:: Stored data entries ::
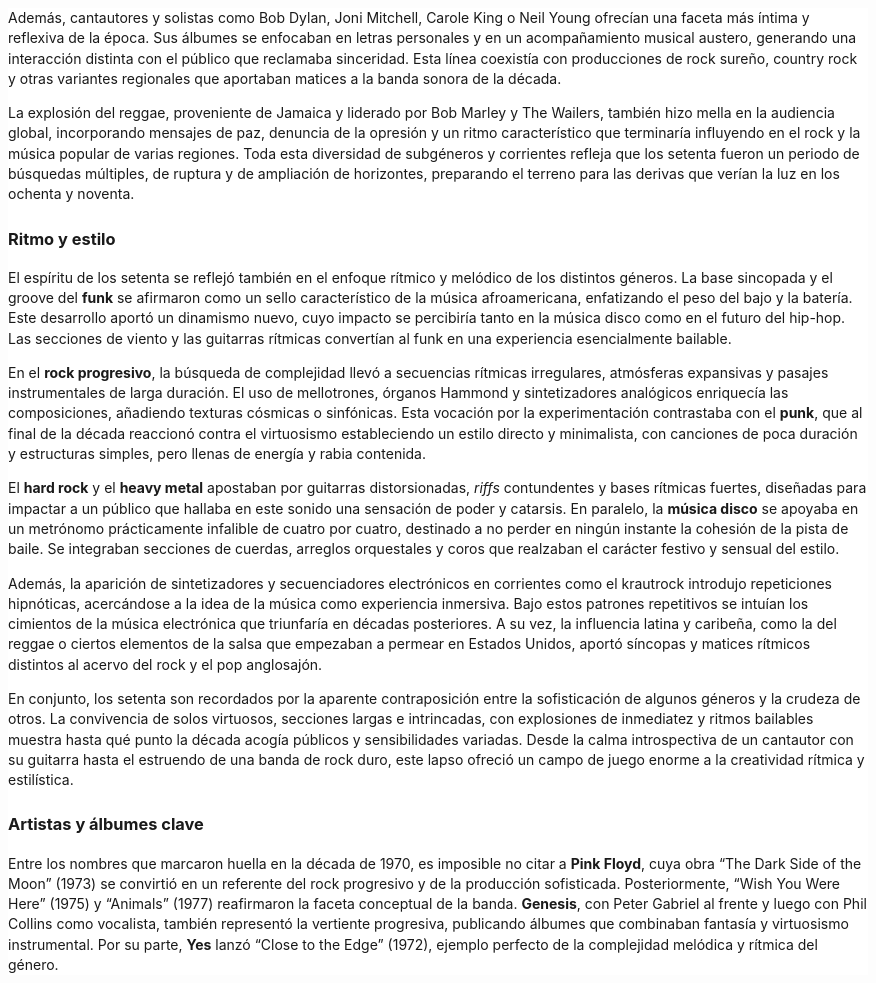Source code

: Además, cantautores y solistas como Bob Dylan, Joni Mitchell, Carole King o Neil Young ofrecían una faceta más íntima y reflexiva de la época. Sus álbumes se enfocaban en letras personales y en un acompañamiento musical austero, generando una interacción distinta con el público que reclamaba sinceridad. Esta línea coexistía con producciones de rock sureño, country rock y otras variantes regionales que aportaban matices a la banda sonora de la década.

La explosión del reggae, proveniente de Jamaica y liderado por Bob Marley y The Wailers, también hizo mella en la audiencia global, incorporando mensajes de paz, denuncia de la opresión y un ritmo característico que terminaría influyendo en el rock y la música popular de varias regiones. Toda esta diversidad de subgéneros y corrientes refleja que los setenta fueron un periodo de búsquedas múltiples, de ruptura y de ampliación de horizontes, preparando el terreno para las derivas que verían la luz en los ochenta y noventa.

### Ritmo y estilo

El espíritu de los setenta se reflejó también en el enfoque rítmico y melódico de los distintos géneros. La base sincopada y el groove del **funk** se afirmaron como un sello característico de la música afroamericana, enfatizando el peso del bajo y la batería. Este desarrollo aportó un dinamismo nuevo, cuyo impacto se percibiría tanto en la música disco como en el futuro del hip-hop. Las secciones de viento y las guitarras rítmicas convertían al funk en una experiencia esencialmente bailable.

En el **rock progresivo**, la búsqueda de complejidad llevó a secuencias rítmicas irregulares, atmósferas expansivas y pasajes instrumentales de larga duración. El uso de mellotrones, órganos Hammond y sintetizadores analógicos enriquecía las composiciones, añadiendo texturas cósmicas o sinfónicas. Esta vocación por la experimentación contrastaba con el **punk**, que al final de la década reaccionó contra el virtuosismo estableciendo un estilo directo y minimalista, con canciones de poca duración y estructuras simples, pero llenas de energía y rabia contenida.

El **hard rock** y el **heavy metal** apostaban por guitarras distorsionadas, *riffs* contundentes y bases rítmicas fuertes, diseñadas para impactar a un público que hallaba en este sonido una sensación de poder y catarsis. En paralelo, la **música disco** se apoyaba en un metrónomo prácticamente infalible de cuatro por cuatro, destinado a no perder en ningún instante la cohesión de la pista de baile. Se integraban secciones de cuerdas, arreglos orquestales y coros que realzaban el carácter festivo y sensual del estilo.

Además, la aparición de sintetizadores y secuenciadores electrónicos en corrientes como el krautrock introdujo repeticiones hipnóticas, acercándose a la idea de la música como experiencia inmersiva. Bajo estos patrones repetitivos se intuían los cimientos de la música electrónica que triunfaría en décadas posteriores. A su vez, la influencia latina y caribeña, como la del reggae o ciertos elementos de la salsa que empezaban a permear en Estados Unidos, aportó síncopas y matices rítmicos distintos al acervo del rock y el pop anglosajón.

En conjunto, los setenta son recordados por la aparente contraposición entre la sofisticación de algunos géneros y la crudeza de otros. La convivencia de solos virtuosos, secciones largas e intrincadas, con explosiones de inmediatez y ritmos bailables muestra hasta qué punto la década acogía públicos y sensibilidades variadas. Desde la calma introspectiva de un cantautor con su guitarra hasta el estruendo de una banda de rock duro, este lapso ofreció un campo de juego enorme a la creatividad rítmica y estilística.

### Artistas y álbumes clave

Entre los nombres que marcaron huella en la década de 1970, es imposible no citar a **Pink Floyd**, cuya obra “The Dark Side of the Moon” (1973) se convirtió en un referente del rock progresivo y de la producción sofisticada. Posteriormente, “Wish You Were Here” (1975) y “Animals” (1977) reafirmaron la faceta conceptual de la banda. **Genesis**, con Peter Gabriel al frente y luego con Phil Collins como vocalista, también representó la vertiente progresiva, publicando álbumes que combinaban fantasía y virtuosismo instrumental. Por su parte, **Yes** lanzó “Close to the Edge” (1972), ejemplo perfecto de la complejidad melódica y rítmica del género.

:: Exercise goal ::
From the entries above, output every line exactly and omit any image.

:: Output below ::
Source code

: Además, cantautores y solistas como Bob Dylan, Joni Mitchell, Carole King o Neil Young ofrecían una faceta más íntima y reflexiva de la época. Sus álbumes se enfocaban en letras personales y en un acompañamiento musical austero, generando una interacción distinta con el público que reclamaba sinceridad. Esta línea coexistía con producciones de rock sureño, country rock y otras variantes regionales que aportaban matices a la banda sonora de la década.

La explosión del reggae, proveniente de Jamaica y liderado por Bob Marley y The Wailers, también hizo mella en la audiencia global, incorporando mensajes de paz, denuncia de la opresión y un ritmo característico que terminaría influyendo en el rock y la música popular de varias regiones. Toda esta diversidad de subgéneros y corrientes refleja que los setenta fueron un periodo de búsquedas múltiples, de ruptura y de ampliación de horizontes, preparando el terreno para las derivas que verían la luz en los ochenta y noventa.

### Ritmo y estilo

El espíritu de los setenta se reflejó también en el enfoque rítmico y melódico de los distintos géneros. La base sincopada y el groove del **funk** se afirmaron como un sello característico de la música afroamericana, enfatizando el peso del bajo y la batería. Este desarrollo aportó un dinamismo nuevo, cuyo impacto se percibiría tanto en la música disco como en el futuro del hip-hop. Las secciones de viento y las guitarras rítmicas convertían al funk en una experiencia esencialmente bailable.

En el **rock progresivo**, la búsqueda de complejidad llevó a secuencias rítmicas irregulares, atmósferas expansivas y pasajes instrumentales de larga duración. El uso de mellotrones, órganos Hammond y sintetizadores analógicos enriquecía las composiciones, añadiendo texturas cósmicas o sinfónicas. Esta vocación por la experimentación contrastaba con el **punk**, que al final de la década reaccionó contra el virtuosismo estableciendo un estilo directo y minimalista, con canciones de poca duración y estructuras simples, pero llenas de energía y rabia contenida.

El **hard rock** y el **heavy metal** apostaban por guitarras distorsionadas, *riffs* contundentes y bases rítmicas fuertes, diseñadas para impactar a un público que hallaba en este sonido una sensación de poder y catarsis. En paralelo, la **música disco** se apoyaba en un metrónomo prácticamente infalible de cuatro por cuatro, destinado a no perder en ningún instante la cohesión de la pista de baile. Se integraban secciones de cuerdas, arreglos orquestales y coros que realzaban el carácter festivo y sensual del estilo.

Además, la aparición de sintetizadores y secuenciadores electrónicos en corrientes como el krautrock introdujo repeticiones hipnóticas, acercándose a la idea de la música como experiencia inmersiva. Bajo estos patrones repetitivos se intuían los cimientos de la música electrónica que triunfaría en décadas posteriores. A su vez, la influencia latina y caribeña, como la del reggae o ciertos elementos de la salsa que empezaban a permear en Estados Unidos, aportó síncopas y matices rítmicos distintos al acervo del rock y el pop anglosajón.

En conjunto, los setenta son recordados por la aparente contraposición entre la sofisticación de algunos géneros y la crudeza de otros. La convivencia de solos virtuosos, secciones largas e intrincadas, con explosiones de inmediatez y ritmos bailables muestra hasta qué punto la década acogía públicos y sensibilidades variadas. Desde la calma introspectiva de un cantautor con su guitarra hasta el estruendo de una banda de rock duro, este lapso ofreció un campo de juego enorme a la creatividad rítmica y estilística.

### Artistas y álbumes clave

Entre los nombres que marcaron huella en la década de 1970, es imposible no citar a **Pink Floyd**, cuya obra “The Dark Side of the Moon” (1973) se convirtió en un referente del rock progresivo y de la producción sofisticada. Posteriormente, “Wish You Were Here” (1975) y “Animals” (1977) reafirmaron la faceta conceptual de la banda. **Genesis**, con Peter Gabriel al frente y luego con Phil Collins como vocalista, también representó la vertiente progresiva, publicando álbumes que combinaban fantasía y virtuosismo instrumental. Por su parte, **Yes** lanzó “Close to the Edge” (1972), ejemplo perfecto de la complejidad melódica y rítmica del género.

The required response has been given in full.